Он вспомнил, как проснулся от ощущения, что на него кто-то смотрит. Кто-то бездыханный и бессловесный внимательно смотрел на него из сумрака. Страха не было, потому что взгляд был добрым, но до того неумолимо проникающим в самую глубь того, что зовётся душой, что Андрею было не по себе. И тогда он неизвестно кому пообещал, что постарается. Что именно нужно стараться сделать, он не понял, но как только пообещал, взгляд этот исчез, и он уснул. И вот тогда и начали сниться эти короткие сценки из какой-то другой жизни.

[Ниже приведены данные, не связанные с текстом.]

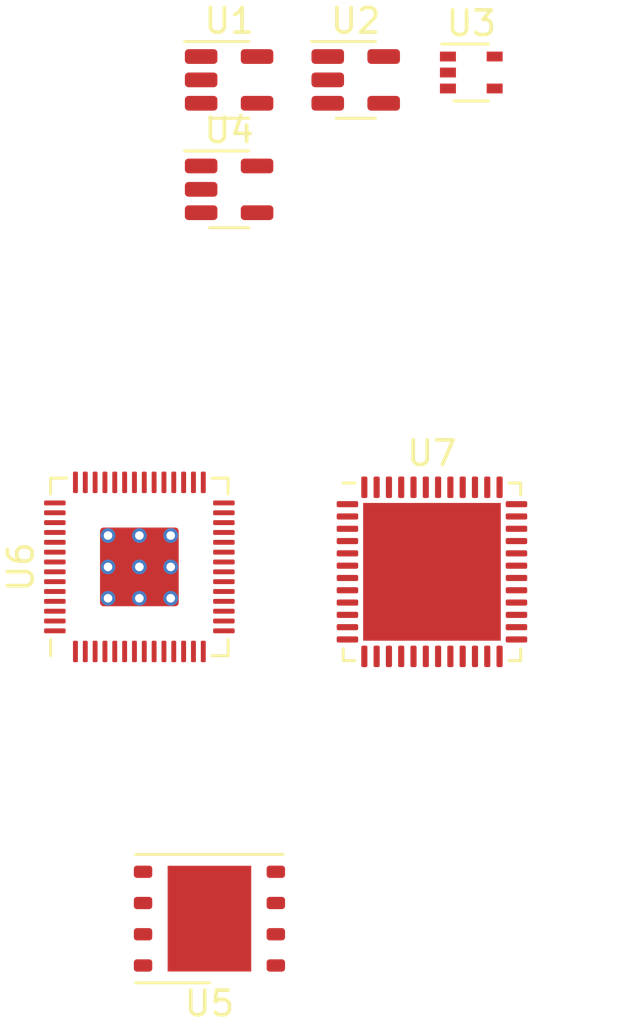
<source format=kicad_pcb>
(kicad_pcb (version 20211014) (generator pcbnew)

  (general
    (thickness 1.6)
  )

  (paper "A4")
  (layers
    (0 "F.Cu" signal)
    (31 "B.Cu" signal)
    (32 "B.Adhes" user "B.Adhesive")
    (33 "F.Adhes" user "F.Adhesive")
    (34 "B.Paste" user)
    (35 "F.Paste" user)
    (36 "B.SilkS" user "B.Silkscreen")
    (37 "F.SilkS" user "F.Silkscreen")
    (38 "B.Mask" user)
    (39 "F.Mask" user)
    (40 "Dwgs.User" user "User.Drawings")
    (41 "Cmts.User" user "User.Comments")
    (42 "Eco1.User" user "User.Eco1")
    (43 "Eco2.User" user "User.Eco2")
    (44 "Edge.Cuts" user)
    (45 "Margin" user)
    (46 "B.CrtYd" user "B.Courtyard")
    (47 "F.CrtYd" user "F.Courtyard")
    (48 "B.Fab" user)
    (49 "F.Fab" user)
    (50 "User.1" user)
    (51 "User.2" user)
    (52 "User.3" user)
    (53 "User.4" user)
    (54 "User.5" user)
    (55 "User.6" user)
    (56 "User.7" user)
    (57 "User.8" user)
    (58 "User.9" user)
  )

  (setup
    (pad_to_mask_clearance 0)
    (pcbplotparams
      (layerselection 0x00010fc_ffffffff)
      (disableapertmacros false)
      (usegerberextensions false)
      (usegerberattributes true)
      (usegerberadvancedattributes true)
      (creategerberjobfile true)
      (svguseinch false)
      (svgprecision 6)
      (excludeedgelayer true)
      (plotframeref false)
      (viasonmask false)
      (mode 1)
      (useauxorigin false)
      (hpglpennumber 1)
      (hpglpenspeed 20)
      (hpglpendiameter 15.000000)
      (dxfpolygonmode true)
      (dxfimperialunits true)
      (dxfusepcbnewfont true)
      (psnegative false)
      (psa4output false)
      (plotreference true)
      (plotvalue true)
      (plotinvisibletext false)
      (sketchpadsonfab false)
      (subtractmaskfromsilk false)
      (outputformat 1)
      (mirror false)
      (drillshape 1)
      (scaleselection 1)
      (outputdirectory "")
    )
  )

  (net 0 "")
  (net 1 "+3V3")
  (net 2 "GND")
  (net 3 "/Power supplies/VBUS")
  (net 4 "unconnected-(U1-Pad4)")
  (net 5 "+2V5")
  (net 6 "unconnected-(U3-Pad4)")
  (net 7 "+1V8")
  (net 8 "unconnected-(U4-Pad4)")
  (net 9 "+1V2")
  (net 10 "/RP2040/CDONE")
  (net 11 "/Flash/SPI_ICE_SD1")
  (net 12 "/Flash/SPI_CLK_ICE")
  (net 13 "/Flash/SPI_~{CS}_ICE")
  (net 14 "/Flash/SPI_ICE_SD0")
  (net 15 "/RP2040/DQ1")
  (net 16 "/RP2040/DQ0")
  (net 17 "/RP2040/DQ3")
  (net 18 "/RP2040/DQ2")
  (net 19 "/RP2040/DQ4")
  (net 20 "/RP2040/DQ5")
  (net 21 "/RP2040/DQ6")
  (net 22 "/RP2040/DQ7")
  (net 23 "/IO/ICELED0")
  (net 24 "/IO/ICELED1")
  (net 25 "/IO/ICELED2")
  (net 26 "/Flash/SPI_~{CS}_RP")
  (net 27 "/Flash/SPI_CLK_RP")
  (net 28 "/RP2040/DP")
  (net 29 "/RP2040/DM")
  (net 30 "/IO/RPADC3")
  (net 31 "/IO/RPADC2")
  (net 32 "/IO/RPADC1")
  (net 33 "/IO/RPADC0")
  (net 34 "/IO/RX")
  (net 35 "/IO/TX")
  (net 36 "/IO/~{RESET}")
  (net 37 "/IO/SWDIO")
  (net 38 "/IO/SWCLK")
  (net 39 "/iCE40/R2IRQ")
  (net 40 "/iCE40/R2IACK")
  (net 41 "/iCE40/I2RRQ")
  (net 42 "/iCE40/I2RACK")
  (net 43 "/RP2040/R2IRQ")
  (net 44 "/RP2040/~{CRESET}")
  (net 45 "/RP2040/R2IACK")
  (net 46 "/RP2040/I2RRQ")
  (net 47 "/RP2040/I2RACK")
  (net 48 "/IO/RPIO7")
  (net 49 "/IO/RPIO6")
  (net 50 "/IO/RPIO5")
  (net 51 "/IO/RPIO4")
  (net 52 "/IO/RPIO3")
  (net 53 "/IO/RPIO2")
  (net 54 "/IO/RPIO1")
  (net 55 "/IO/RPIO0")
  (net 56 "/IO/RPLED1")
  (net 57 "/IO/RPLED0")
  (net 58 "/RP2040/DVDD")
  (net 59 "/RP2040/VREG_OUT")
  (net 60 "/RP2040/VREG_IN")
  (net 61 "/RP2040/XOUT")
  (net 62 "/RP2040/XIN")
  (net 63 "/RP2040/IOVDD")
  (net 64 "/RP2040/USB_VDD")
  (net 65 "/RP2040/ADC_VDD")
  (net 66 "/iCE40/ICEVCC")
  (net 67 "/iCE40/ICEIO0")
  (net 68 "/iCE40/ICEIO2")
  (net 69 "/iCE40/ICEIO5")
  (net 70 "/iCE40/ICEIO4")
  (net 71 "/iCE40/ICEIO3")
  (net 72 "/iCE40/ICEIO1")
  (net 73 "/iCE40/ICELVIO1")
  (net 74 "/iCE40/VPP_2V5")
  (net 75 "/iCE40/ICELVIO0")
  (net 76 "/iCE40/ICELVIO3")
  (net 77 "/iCE40/ICELVIO2")
  (net 78 "/iCE40/ICELVIO4")
  (net 79 "/iCE40/VCCPLL")
  (net 80 "/iCE40/ICELVIO5")
  (net 81 "/iCE40/ICELVIO6")
  (net 82 "/iCE40/VDD_LVIO")
  (net 83 "/iCE40/ICELVIO7")
  (net 84 "/iCE40/ICELVIO9")
  (net 85 "/iCE40/ICELVIO10")
  (net 86 "/iCE40/ICELVIO8")
  (net 87 "/iCE40/ICELVIO12")
  (net 88 "/iCE40/ICELVIO13")
  (net 89 "/iCE40/ICELVIO11")
  (net 90 "/iCE40/ICERST")
  (net 91 "/Flash/~{CS}")
  (net 92 "/Flash/DO{slash}1")
  (net 93 "/Flash/IO2")
  (net 94 "/Flash/DI{slash}0")
  (net 95 "/Flash/CLK")
  (net 96 "/Flash/IO3")
  (net 97 "/Flash/SPI_RP_SD1")
  (net 98 "/Flash/SPI_RP_SD2")
  (net 99 "/Flash/SPI_RP_SD0")
  (net 100 "/Flash/SPI_RP_SD3")

  (footprint "Package_TO_SOT_SMD:SOT-353_SC-70-5" (layer "F.Cu") (at 125 81.4))

  (footprint "MCU_RaspberryPi_and_Boards:RP2040-QFN-56" (layer "F.Cu") (at 111.5 101.5 90))

  (footprint "Package_DFN_QFN:QFN-48-1EP_7x7mm_P0.5mm_EP5.6x5.6mm" (layer "F.Cu") (at 123.4 101.7))

  (footprint "Package_TO_SOT_SMD:SOT-23-5" (layer "F.Cu") (at 115.15 81.7))

  (footprint "Package_TO_SOT_SMD:TSOT-23-5" (layer "F.Cu") (at 120.3 81.7))

  (footprint "Package_TO_SOT_SMD:TSOT-23-5" (layer "F.Cu") (at 115.15 86.15))

  (footprint "Package_SON:WSON-8-1EP_6x5mm_P1.27mm_EP3.4x4.3mm" (layer "F.Cu") (at 114.35 115.8 180))

)

</source>
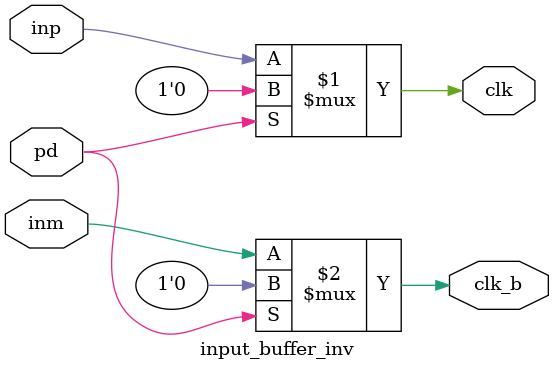
<source format=sv>
module input_buffer_inv (
    input wire logic inp,
    input wire logic inm,
    input wire logic pd,
    output wire logic clk,
    output wire logic clk_b
);
    assign clk = pd ? 1'b0 : inp;
    assign clk_b = pd ? 1'b0 : inm;
endmodule
</source>
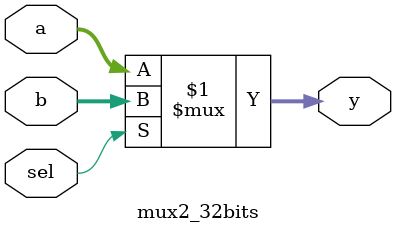
<source format=v>
module mux2_32bits (
    a,
    b,
    sel,
    y
);
    input[31:0] a, b;
    input sel;
    output [31:0] y;
    
    assign y = sel ? b : a;
    
endmodule

</source>
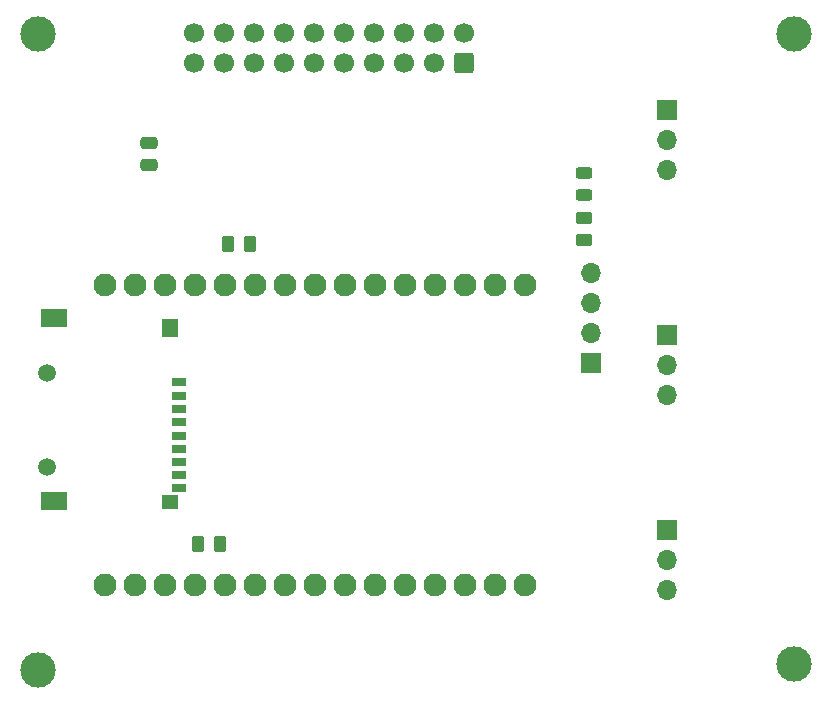
<source format=gbr>
%TF.GenerationSoftware,KiCad,Pcbnew,(6.0.1)*%
%TF.CreationDate,2022-05-14T12:38:18+08:00*%
%TF.ProjectId,SDISK2_ESP,53444953-4b32-45f4-9553-502e6b696361,rev?*%
%TF.SameCoordinates,Original*%
%TF.FileFunction,Soldermask,Bot*%
%TF.FilePolarity,Negative*%
%FSLAX46Y46*%
G04 Gerber Fmt 4.6, Leading zero omitted, Abs format (unit mm)*
G04 Created by KiCad (PCBNEW (6.0.1)) date 2022-05-14 12:38:18*
%MOMM*%
%LPD*%
G01*
G04 APERTURE LIST*
G04 Aperture macros list*
%AMRoundRect*
0 Rectangle with rounded corners*
0 $1 Rounding radius*
0 $2 $3 $4 $5 $6 $7 $8 $9 X,Y pos of 4 corners*
0 Add a 4 corners polygon primitive as box body*
4,1,4,$2,$3,$4,$5,$6,$7,$8,$9,$2,$3,0*
0 Add four circle primitives for the rounded corners*
1,1,$1+$1,$2,$3*
1,1,$1+$1,$4,$5*
1,1,$1+$1,$6,$7*
1,1,$1+$1,$8,$9*
0 Add four rect primitives between the rounded corners*
20,1,$1+$1,$2,$3,$4,$5,0*
20,1,$1+$1,$4,$5,$6,$7,0*
20,1,$1+$1,$6,$7,$8,$9,0*
20,1,$1+$1,$8,$9,$2,$3,0*%
G04 Aperture macros list end*
%ADD10C,3.000000*%
%ADD11C,1.930400*%
%ADD12RoundRect,0.250000X0.262500X0.450000X-0.262500X0.450000X-0.262500X-0.450000X0.262500X-0.450000X0*%
%ADD13R,1.700000X1.700000*%
%ADD14O,1.700000X1.700000*%
%ADD15RoundRect,0.243750X-0.456250X0.243750X-0.456250X-0.243750X0.456250X-0.243750X0.456250X0.243750X0*%
%ADD16RoundRect,0.250000X0.600000X-0.600000X0.600000X0.600000X-0.600000X0.600000X-0.600000X-0.600000X0*%
%ADD17C,1.700000*%
%ADD18RoundRect,0.250000X-0.262500X-0.450000X0.262500X-0.450000X0.262500X0.450000X-0.262500X0.450000X0*%
%ADD19RoundRect,0.250000X-0.475000X0.250000X-0.475000X-0.250000X0.475000X-0.250000X0.475000X0.250000X0*%
%ADD20RoundRect,0.250000X0.450000X-0.262500X0.450000X0.262500X-0.450000X0.262500X-0.450000X-0.262500X0*%
%ADD21R,2.200000X1.500000*%
%ADD22C,1.500000*%
%ADD23R,1.400000X1.200000*%
%ADD24R,1.400000X1.600000*%
%ADD25R,1.200000X0.700000*%
G04 APERTURE END LIST*
D10*
%TO.C,H4*%
X162560000Y-76200000D03*
%TD*%
%TO.C,H2*%
X98500000Y-130000000D03*
%TD*%
%TO.C,H1*%
X98500000Y-76200000D03*
%TD*%
D11*
%TO.C,BOARD1*%
X104255000Y-122875000D03*
X134735000Y-122875000D03*
X111875000Y-122875000D03*
X132195000Y-122875000D03*
X114415000Y-122875000D03*
X122035000Y-122875000D03*
X111875000Y-97475000D03*
X109335000Y-97475000D03*
X114415000Y-97475000D03*
X109335000Y-122875000D03*
X116955000Y-122875000D03*
X119495000Y-122875000D03*
X124575000Y-122875000D03*
X127115000Y-122875000D03*
X129655000Y-122875000D03*
X137275000Y-122875000D03*
X139815000Y-122875000D03*
X122035000Y-97475000D03*
X119495000Y-97475000D03*
X116955000Y-97475000D03*
X127115000Y-97475000D03*
X124575000Y-97475000D03*
X132195000Y-97475000D03*
X129655000Y-97475000D03*
X139815000Y-97475000D03*
X106795000Y-97475000D03*
X106795000Y-122875000D03*
X104255000Y-97475000D03*
X134735000Y-97475000D03*
X137275000Y-97475000D03*
%TD*%
D10*
%TO.C,H3*%
X162560000Y-129540000D03*
%TD*%
D12*
%TO.C,R2*%
X113942500Y-119380000D03*
X112117500Y-119380000D03*
%TD*%
D13*
%TO.C,U3*%
X151775984Y-101695000D03*
D14*
X151775984Y-104235000D03*
X151775984Y-106775000D03*
%TD*%
D15*
%TO.C,D1*%
X144780000Y-87962500D03*
X144780000Y-89837500D03*
%TD*%
D16*
%TO.C,J1*%
X134620000Y-78625000D03*
D17*
X134620000Y-76085000D03*
X132080000Y-78625000D03*
X132080000Y-76085000D03*
X129540000Y-78625000D03*
X129540000Y-76085000D03*
X127000000Y-78625000D03*
X127000000Y-76085000D03*
X124460000Y-78625000D03*
X124460000Y-76085000D03*
X121920000Y-78625000D03*
X121920000Y-76085000D03*
X119380000Y-78625000D03*
X119380000Y-76085000D03*
X116840000Y-78625000D03*
X116840000Y-76085000D03*
X114300000Y-78625000D03*
X114300000Y-76085000D03*
X111760000Y-78625000D03*
X111760000Y-76085000D03*
%TD*%
D18*
%TO.C,R3*%
X114657500Y-93980000D03*
X116482500Y-93980000D03*
%TD*%
D19*
%TO.C,C1*%
X107950000Y-85410000D03*
X107950000Y-87310000D03*
%TD*%
D13*
%TO.C,OLED*%
X145365591Y-104045000D03*
D14*
X145365591Y-101505000D03*
X145365591Y-98965000D03*
X145365591Y-96425000D03*
%TD*%
D13*
%TO.C,U1*%
X151775984Y-82645000D03*
D14*
X151775984Y-85185000D03*
X151775984Y-87725000D03*
%TD*%
D20*
%TO.C,R1*%
X144780000Y-93622500D03*
X144780000Y-91797500D03*
%TD*%
D21*
%TO.C,J2*%
X99930000Y-100200000D03*
X99930000Y-115700000D03*
D22*
X99330000Y-104900000D03*
X99330000Y-112880000D03*
D23*
X109730000Y-115850000D03*
D24*
X109730000Y-101100000D03*
D25*
X110490000Y-105700000D03*
X110490000Y-106850000D03*
X110490000Y-107950000D03*
X110490000Y-109050000D03*
X110490000Y-110200000D03*
X110490000Y-111300000D03*
X110490000Y-112400000D03*
X110490000Y-113500000D03*
X110490000Y-114600000D03*
%TD*%
D13*
%TO.C,U4*%
X151775984Y-118205000D03*
D14*
X151775984Y-120745000D03*
X151775984Y-123285000D03*
%TD*%
M02*

</source>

«Но кому же всё-таки и что я обещал? – мучительно вспоминал Андрей. – Не этому ли… кто глядел на меня ночью? И почему неспокойно как-то на душе… Душа…» И тут он понял, что Душа на самом деле существует. Но о том, бессмертна ли она, он думать побоялся.
Поднимающееся всё выше солнце довольно сильно нагрело воздух в кабине. Становилось душно. Он полежал ещё немного, разглядывая трещинки и загадочные узоры на дерматиновой обивке спинки сиденья, и решил наконец вставать. Убрав с водительского места спальные мешки, сел за руль и в качестве утренней зарядки, кряхтя, потянулся через капот и немного приспустил стекло правой двери, а потом полностью опустил стекло слева. И сразу громче застучали колёса, в кабину ворвался свежий весенний ветер и выдул вон все загадочные ночные сны и связанные с ними вопросы. Мимо проплывали поля с узкими полосками деревьев для снегозадержания, леса с полянками, дома, домики; мчались навстречу и уносились прочь мачты контактной сети. И это задорное движение под бодрый перестук колёс окончательно отвлекли его от ночной мистики, вернув в реальности дня. Может быть, не ночью во сне, а вчера наяву он пообещал сделать что-то очень важное и забыл? И Андрей стал вспоминать вчерашний день.
1 мая 1976 года, суббота.
Я бы хотел провести эти выходные дни как в прошлом году: в кругу друзей у хорошего костра в весеннем лесу на берегу озера, а тут… нынче с майскими праздниками ни мне, ни друзьям моим не повезло. Холодно, и сверху то и дело капает.
В 7 часов приехал на станцию Московская товарная. Сказали, что раньше шести вечера не отправимся, но с вокзала никуда отлучаться нельзя. Проболтался по станции часа полтора, а потом от скуки звонил из телефона-автомата всем друзьям, у кого дома телефон есть. Хотел рассказать, что наконец действительно уезжаю, попрощаться. По причине холодной погоды в лес никто не поехал, но и дома никого нет. Все на демонстрации! Ей тоже позвонил. И тоже доме не застал.